Exercise requirements » Copy the lines from the start of the entries up to and including the line containing "24金インゴットの市場評価ポイントとは". Reproduce each line unchanged.

Stored dataset entries »
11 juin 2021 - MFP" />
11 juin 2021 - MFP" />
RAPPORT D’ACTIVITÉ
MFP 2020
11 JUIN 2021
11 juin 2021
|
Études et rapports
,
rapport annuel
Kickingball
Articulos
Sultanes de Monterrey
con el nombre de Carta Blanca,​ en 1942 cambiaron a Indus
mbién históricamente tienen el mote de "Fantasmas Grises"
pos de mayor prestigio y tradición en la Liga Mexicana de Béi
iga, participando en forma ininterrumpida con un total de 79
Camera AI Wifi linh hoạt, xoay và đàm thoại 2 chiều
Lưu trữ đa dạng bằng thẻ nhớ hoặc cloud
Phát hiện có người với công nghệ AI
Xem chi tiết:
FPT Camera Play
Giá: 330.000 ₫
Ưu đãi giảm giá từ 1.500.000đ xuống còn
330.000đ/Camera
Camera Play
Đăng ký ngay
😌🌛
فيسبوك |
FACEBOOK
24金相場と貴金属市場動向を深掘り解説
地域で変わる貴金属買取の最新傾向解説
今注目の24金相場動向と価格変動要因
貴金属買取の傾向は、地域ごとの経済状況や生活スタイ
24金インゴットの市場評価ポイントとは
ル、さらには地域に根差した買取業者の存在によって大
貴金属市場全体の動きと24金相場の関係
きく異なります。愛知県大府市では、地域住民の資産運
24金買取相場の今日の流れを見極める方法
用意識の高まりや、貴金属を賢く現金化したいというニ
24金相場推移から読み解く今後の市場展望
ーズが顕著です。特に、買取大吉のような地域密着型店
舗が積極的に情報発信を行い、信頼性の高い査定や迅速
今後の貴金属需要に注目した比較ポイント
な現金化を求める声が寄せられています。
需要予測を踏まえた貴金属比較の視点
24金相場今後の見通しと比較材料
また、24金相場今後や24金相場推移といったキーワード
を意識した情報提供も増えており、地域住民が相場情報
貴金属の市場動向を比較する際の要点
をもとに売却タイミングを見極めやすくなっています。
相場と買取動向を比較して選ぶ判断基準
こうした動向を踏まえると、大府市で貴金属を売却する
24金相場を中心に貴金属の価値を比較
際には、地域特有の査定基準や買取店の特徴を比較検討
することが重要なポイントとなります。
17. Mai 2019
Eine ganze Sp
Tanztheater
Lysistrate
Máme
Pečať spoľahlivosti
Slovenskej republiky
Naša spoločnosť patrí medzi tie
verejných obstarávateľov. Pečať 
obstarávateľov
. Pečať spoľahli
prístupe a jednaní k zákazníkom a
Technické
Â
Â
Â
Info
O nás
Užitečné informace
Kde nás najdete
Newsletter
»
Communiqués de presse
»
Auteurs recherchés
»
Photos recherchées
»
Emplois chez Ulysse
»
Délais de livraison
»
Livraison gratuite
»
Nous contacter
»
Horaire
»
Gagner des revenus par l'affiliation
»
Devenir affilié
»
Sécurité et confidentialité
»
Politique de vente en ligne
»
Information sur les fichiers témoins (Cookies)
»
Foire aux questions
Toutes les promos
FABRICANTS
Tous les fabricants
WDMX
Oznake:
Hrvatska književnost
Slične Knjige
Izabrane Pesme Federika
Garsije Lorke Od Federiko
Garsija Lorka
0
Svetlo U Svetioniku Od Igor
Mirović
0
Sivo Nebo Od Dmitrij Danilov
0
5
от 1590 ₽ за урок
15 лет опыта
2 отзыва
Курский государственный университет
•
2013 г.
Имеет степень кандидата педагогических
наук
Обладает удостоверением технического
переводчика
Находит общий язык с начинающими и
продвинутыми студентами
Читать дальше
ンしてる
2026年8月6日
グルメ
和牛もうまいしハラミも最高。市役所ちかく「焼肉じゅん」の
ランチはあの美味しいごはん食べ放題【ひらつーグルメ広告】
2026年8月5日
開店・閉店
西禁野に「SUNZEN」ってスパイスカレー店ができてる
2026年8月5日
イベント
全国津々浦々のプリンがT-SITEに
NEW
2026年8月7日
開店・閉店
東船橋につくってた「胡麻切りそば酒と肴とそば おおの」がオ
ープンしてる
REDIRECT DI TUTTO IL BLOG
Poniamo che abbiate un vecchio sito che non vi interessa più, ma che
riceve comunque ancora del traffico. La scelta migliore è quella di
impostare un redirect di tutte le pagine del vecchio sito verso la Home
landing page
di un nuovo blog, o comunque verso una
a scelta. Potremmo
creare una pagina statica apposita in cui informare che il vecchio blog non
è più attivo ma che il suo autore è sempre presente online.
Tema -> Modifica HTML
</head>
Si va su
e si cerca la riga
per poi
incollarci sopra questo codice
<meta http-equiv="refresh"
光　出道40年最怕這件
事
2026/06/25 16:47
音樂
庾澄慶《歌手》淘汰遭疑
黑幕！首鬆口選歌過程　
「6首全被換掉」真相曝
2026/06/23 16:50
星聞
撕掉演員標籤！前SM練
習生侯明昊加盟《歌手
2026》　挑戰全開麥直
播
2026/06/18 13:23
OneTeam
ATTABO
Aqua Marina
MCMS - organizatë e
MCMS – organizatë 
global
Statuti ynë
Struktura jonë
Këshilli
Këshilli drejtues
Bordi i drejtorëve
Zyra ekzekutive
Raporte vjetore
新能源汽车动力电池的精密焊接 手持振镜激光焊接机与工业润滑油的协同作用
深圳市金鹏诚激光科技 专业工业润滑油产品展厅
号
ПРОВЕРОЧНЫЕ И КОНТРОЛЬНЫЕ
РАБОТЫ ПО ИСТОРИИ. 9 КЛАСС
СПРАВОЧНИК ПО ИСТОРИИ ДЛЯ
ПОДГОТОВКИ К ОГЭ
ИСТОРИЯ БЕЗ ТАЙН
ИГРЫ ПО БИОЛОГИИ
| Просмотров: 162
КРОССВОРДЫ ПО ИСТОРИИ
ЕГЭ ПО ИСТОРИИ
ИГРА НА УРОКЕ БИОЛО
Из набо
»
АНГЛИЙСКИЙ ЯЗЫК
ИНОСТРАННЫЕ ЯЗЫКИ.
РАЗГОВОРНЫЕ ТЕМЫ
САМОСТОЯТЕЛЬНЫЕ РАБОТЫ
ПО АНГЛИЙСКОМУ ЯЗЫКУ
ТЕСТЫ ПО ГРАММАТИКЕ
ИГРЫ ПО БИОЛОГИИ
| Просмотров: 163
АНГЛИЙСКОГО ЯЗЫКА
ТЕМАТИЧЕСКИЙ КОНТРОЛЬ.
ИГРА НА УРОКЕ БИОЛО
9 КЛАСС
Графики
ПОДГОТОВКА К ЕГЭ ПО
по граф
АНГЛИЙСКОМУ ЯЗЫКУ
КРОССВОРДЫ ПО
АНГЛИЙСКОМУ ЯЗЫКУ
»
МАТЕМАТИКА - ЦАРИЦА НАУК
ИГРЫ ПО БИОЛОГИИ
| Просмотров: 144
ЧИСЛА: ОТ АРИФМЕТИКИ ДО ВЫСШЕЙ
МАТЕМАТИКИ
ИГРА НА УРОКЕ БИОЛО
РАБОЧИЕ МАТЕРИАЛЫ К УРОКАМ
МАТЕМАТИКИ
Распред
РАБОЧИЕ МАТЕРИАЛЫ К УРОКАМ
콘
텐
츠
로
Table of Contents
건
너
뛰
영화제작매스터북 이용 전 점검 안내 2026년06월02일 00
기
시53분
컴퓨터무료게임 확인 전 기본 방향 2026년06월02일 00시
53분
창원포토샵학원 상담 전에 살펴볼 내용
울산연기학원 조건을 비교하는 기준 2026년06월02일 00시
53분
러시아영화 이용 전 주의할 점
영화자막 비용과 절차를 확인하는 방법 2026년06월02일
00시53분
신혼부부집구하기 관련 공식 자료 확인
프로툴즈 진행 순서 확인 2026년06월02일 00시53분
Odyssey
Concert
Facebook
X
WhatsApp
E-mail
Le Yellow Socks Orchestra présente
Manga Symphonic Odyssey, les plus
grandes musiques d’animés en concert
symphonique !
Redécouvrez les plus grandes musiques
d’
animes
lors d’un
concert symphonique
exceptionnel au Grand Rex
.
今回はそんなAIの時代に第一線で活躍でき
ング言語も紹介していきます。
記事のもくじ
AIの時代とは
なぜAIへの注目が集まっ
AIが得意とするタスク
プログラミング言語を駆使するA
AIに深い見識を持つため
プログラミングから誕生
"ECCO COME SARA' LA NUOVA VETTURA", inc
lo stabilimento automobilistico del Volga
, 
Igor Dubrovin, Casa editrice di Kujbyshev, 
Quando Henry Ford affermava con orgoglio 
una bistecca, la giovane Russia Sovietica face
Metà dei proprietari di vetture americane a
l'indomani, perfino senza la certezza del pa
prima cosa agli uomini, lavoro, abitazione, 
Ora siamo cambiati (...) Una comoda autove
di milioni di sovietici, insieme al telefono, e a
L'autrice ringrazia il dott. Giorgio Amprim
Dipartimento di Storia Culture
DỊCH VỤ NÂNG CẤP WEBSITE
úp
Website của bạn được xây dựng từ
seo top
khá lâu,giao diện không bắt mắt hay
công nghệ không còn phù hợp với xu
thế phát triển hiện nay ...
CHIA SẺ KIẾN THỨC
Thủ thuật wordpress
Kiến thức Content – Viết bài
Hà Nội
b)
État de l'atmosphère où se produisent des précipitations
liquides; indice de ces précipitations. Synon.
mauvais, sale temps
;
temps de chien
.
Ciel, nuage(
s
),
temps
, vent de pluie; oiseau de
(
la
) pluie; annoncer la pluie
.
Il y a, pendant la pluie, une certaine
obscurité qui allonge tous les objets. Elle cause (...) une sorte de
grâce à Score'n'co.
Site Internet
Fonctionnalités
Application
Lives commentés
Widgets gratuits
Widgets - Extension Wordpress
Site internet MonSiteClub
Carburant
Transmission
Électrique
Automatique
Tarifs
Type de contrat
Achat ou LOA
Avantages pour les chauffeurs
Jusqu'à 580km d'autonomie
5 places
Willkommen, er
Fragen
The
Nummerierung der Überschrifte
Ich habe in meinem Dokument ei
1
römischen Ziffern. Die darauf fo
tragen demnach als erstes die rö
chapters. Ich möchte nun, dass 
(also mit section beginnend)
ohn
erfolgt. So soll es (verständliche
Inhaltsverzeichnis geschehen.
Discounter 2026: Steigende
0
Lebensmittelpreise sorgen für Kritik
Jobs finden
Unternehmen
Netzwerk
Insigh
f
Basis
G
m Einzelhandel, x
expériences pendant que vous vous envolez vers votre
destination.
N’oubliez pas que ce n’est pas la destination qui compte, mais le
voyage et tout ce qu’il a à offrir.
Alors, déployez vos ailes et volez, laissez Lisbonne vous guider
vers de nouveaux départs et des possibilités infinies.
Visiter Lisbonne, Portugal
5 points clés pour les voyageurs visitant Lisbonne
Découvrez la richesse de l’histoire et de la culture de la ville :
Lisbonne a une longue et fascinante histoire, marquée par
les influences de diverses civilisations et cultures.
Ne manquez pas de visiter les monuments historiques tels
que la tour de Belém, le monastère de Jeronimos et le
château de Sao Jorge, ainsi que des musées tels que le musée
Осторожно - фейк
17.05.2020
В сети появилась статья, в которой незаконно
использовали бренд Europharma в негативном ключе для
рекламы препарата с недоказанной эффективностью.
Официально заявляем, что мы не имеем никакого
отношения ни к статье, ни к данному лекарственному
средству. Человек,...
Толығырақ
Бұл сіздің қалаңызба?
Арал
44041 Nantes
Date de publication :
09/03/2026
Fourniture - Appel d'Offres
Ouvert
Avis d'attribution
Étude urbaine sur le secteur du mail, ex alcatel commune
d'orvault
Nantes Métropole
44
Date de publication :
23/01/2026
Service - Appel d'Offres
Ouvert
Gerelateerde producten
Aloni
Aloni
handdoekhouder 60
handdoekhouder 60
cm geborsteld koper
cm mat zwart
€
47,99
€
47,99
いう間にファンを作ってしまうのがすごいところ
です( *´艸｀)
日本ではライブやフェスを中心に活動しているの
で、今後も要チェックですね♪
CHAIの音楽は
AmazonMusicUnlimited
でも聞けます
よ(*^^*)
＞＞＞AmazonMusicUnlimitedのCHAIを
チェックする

Reply to the exercise »
11 juin 2021 - MFP" />
11 juin 2021 - MFP" />
RAPPORT D’ACTIVITÉ
MFP 2020
11 JUIN 2021
11 juin 2021
|
Études et rapports
,
rapport annuel
Kickingball
Articulos
Sultanes de Monterrey
con el nombre de Carta Blanca,​ en 1942 cambiaron a Indus
mbién históricamente tienen el mote de "Fantasmas Grises"
pos de mayor prestigio y tradición en la Liga Mexicana de Béi
iga, participando en forma ininterrumpida con un total de 79
Camera AI Wifi linh hoạt, xoay và đàm thoại 2 chiều
Lưu trữ đa dạng bằng thẻ nhớ hoặc cloud
Phát hiện có người với công nghệ AI
Xem chi tiết:
FPT Camera Play
Giá: 330.000 ₫
Ưu đãi giảm giá từ 1.500.000đ xuống còn
330.000đ/Camera
Camera Play
Đăng ký ngay
😌🌛
فيسبوك |
FACEBOOK
24金相場と貴金属市場動向を深掘り解説
地域で変わる貴金属買取の最新傾向解説
今注目の24金相場動向と価格変動要因
貴金属買取の傾向は、地域ごとの経済状況や生活スタイ
24金インゴットの市場評価ポイントとは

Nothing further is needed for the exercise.